One of the shortcomings of this study is the use of creatinine clearance rather than of inulin clearance. Inulin clearance is considered as the ‘gold standard’ for estimating GFR, but is impractical for routine use. Radioisotopic methods provide acceptable alternatives, but are time-consuming, expensive, and unavailable in many hospitals. The accuracy of measured CCR has been shown to correlate closely to GFR in younger patients,8 though one large study has shown that prediction equations are superior to the measured CCR.11 In a recent study in out-patient elderly, CCR was less accurate than some prediction equations, in comparison to radioisotopic GFR measurement.31 In acutely ill patients with multiple comorbidities over the age of 80 years, no study has been published evaluating the reliability of measured CCR.

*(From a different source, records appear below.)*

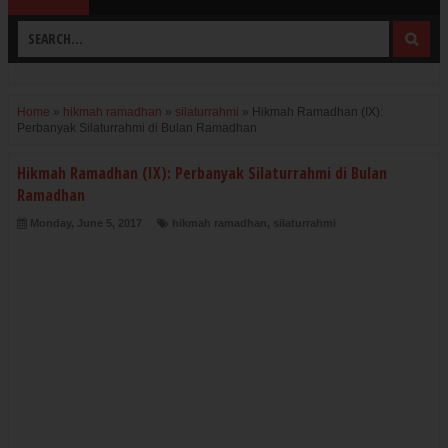
Home
»
hikmah ramadhan
»
silaturrahmi
»
Hikmah Ramadhan (IX):
Perbanyak Silaturrahmi di Bulan Ramadhan
Hikmah Ramadhan (IX): Perbanyak Silaturrahmi di Bulan
Ramadhan
Monday, June 5, 2017
hikmah ramadhan
,
silaturrahmi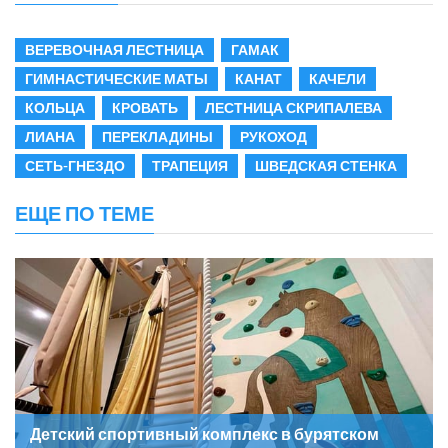
ВЕРЕВОЧНАЯ ЛЕСТНИЦА
ГАМАК
ГИМНАСТИЧЕСКИЕ МАТЫ
КАНАТ
КАЧЕЛИ
КОЛЬЦА
КРОВАТЬ
ЛЕСТНИЦА СКРИПАЛЕВА
ЛИАНА
ПЕРЕКЛАДИНЫ
РУКОХОД
СЕТЬ-ГНЕЗДО
ТРАПЕЦИЯ
ШВЕДСКАЯ СТЕНКА
ЕЩЕ ПО ТЕМЕ
Детский спортивный комплекс в бурятском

In conclusion, acutely ill hospitalized patients over the age of 80, with urinary catheters, have an extremely variable renal function, often moderately to severely impaired. Serum creatinine has a very weak association with CCR in this population. The formulae commonly used for predicting patients’ GFR are not accurate enough to be used in these patients. Measured CCR, based on a 24-h urinary collection, may also be imprecise for correctly determining renal function in the elderly. Until there is an accurate simple test for evaluating renal function in the elderly, nephrotoxic drugs or drugs excreted mainly through the kidneys, should be avoided as far as possible, and if mandatory, their blood levels should be carefully monitored.